Exercise prompt: Reproduce every line of the data below without changing a single character.

[[ Exercise materials open ]]

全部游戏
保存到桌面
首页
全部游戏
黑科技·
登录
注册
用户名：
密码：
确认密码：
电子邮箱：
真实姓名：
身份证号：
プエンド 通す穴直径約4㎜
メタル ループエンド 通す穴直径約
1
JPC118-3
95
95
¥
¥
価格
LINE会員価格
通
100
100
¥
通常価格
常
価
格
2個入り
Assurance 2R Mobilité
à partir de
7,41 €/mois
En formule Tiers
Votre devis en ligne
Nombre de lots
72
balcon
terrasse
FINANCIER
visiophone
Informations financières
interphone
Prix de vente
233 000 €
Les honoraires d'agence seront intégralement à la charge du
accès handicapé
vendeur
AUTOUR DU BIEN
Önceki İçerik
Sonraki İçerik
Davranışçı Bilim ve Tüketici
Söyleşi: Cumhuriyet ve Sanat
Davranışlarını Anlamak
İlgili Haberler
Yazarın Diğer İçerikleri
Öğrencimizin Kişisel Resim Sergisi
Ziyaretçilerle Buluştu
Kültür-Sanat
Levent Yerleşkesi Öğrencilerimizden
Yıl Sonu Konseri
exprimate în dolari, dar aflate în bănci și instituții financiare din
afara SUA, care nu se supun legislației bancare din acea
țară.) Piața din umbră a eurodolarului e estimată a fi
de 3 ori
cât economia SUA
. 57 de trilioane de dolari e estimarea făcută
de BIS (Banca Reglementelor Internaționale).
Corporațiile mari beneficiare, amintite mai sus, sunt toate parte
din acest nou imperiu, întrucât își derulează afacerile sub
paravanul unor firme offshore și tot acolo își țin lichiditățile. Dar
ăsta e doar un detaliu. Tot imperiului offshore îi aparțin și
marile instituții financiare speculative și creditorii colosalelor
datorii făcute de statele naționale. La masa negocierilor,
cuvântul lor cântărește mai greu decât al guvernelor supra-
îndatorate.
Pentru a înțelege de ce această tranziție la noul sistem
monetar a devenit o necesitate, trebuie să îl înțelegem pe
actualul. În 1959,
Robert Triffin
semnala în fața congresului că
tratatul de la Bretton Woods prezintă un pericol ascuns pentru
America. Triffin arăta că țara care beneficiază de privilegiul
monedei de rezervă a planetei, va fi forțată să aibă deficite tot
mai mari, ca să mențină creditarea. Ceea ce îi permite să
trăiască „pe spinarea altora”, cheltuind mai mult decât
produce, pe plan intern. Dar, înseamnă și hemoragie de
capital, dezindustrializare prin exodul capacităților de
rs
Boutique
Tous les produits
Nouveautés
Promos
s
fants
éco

[[ Exercise materials closed ]]

Answer area:
全部游戏
保存到桌面
首页
全部游戏
黑科技·
登录
注册
用户名：
密码：
确认密码：
电子邮箱：
真实姓名：
身份证号：
プエンド 通す穴直径約4㎜
メタル ループエンド 通す穴直径約
1
JPC118-3
95
95
¥
¥
価格
LINE会員価格
通
100
100
¥
通常価格
常
価
格
2個入り
Assurance 2R Mobilité
à partir de
7,41 €/mois
En formule Tiers
Votre devis en ligne
Nombre de lots
72
balcon
terrasse
FINANCIER
visiophone
Informations financières
interphone
Prix de vente
233 000 €
Les honoraires d'agence seront intégralement à la charge du
accès handicapé
vendeur
AUTOUR DU BIEN
Önceki İçerik
Sonraki İçerik
Davranışçı Bilim ve Tüketici
Söyleşi: Cumhuriyet ve Sanat
Davranışlarını Anlamak
İlgili Haberler
Yazarın Diğer İçerikleri
Öğrencimizin Kişisel Resim Sergisi
Ziyaretçilerle Buluştu
Kültür-Sanat
Levent Yerleşkesi Öğrencilerimizden
Yıl Sonu Konseri
exprimate în dolari, dar aflate în bănci și instituții financiare din
afara SUA, care nu se supun legislației bancare din acea
țară.) Piața din umbră a eurodolarului e estimată a fi
de 3 ori
cât economia SUA
. 57 de trilioane de dolari e estimarea făcută
de BIS (Banca Reglementelor Internaționale).
Corporațiile mari beneficiare, amintite mai sus, sunt toate parte
din acest nou imperiu, întrucât își derulează afacerile sub
paravanul unor firme offshore și tot acolo își țin lichiditățile. Dar
ăsta e doar un detaliu. Tot imperiului offshore îi aparțin și
marile instituții financiare speculative și creditorii colosalelor
datorii făcute de statele naționale. La masa negocierilor,
cuvântul lor cântărește mai greu decât al guvernelor supra-
îndatorate.
Pentru a înțelege de ce această tranziție la noul sistem
monetar a devenit o necesitate, trebuie să îl înțelegem pe
actualul. În 1959,
Robert Triffin
semnala în fața congresului că
tratatul de la Bretton Woods prezintă un pericol ascuns pentru
America. Triffin arăta că țara care beneficiază de privilegiul
monedei de rezervă a planetei, va fi forțată să aibă deficite tot
mai mari, ca să mențină creditarea. Ceea ce îi permite să
trăiască „pe spinarea altora”, cheltuind mai mult decât
produce, pe plan intern. Dar, înseamnă și hemoragie de
capital, dezindustrializare prin exodul capacităților de
rs
Boutique
Tous les produits
Nouveautés
Promos
s
fants
éco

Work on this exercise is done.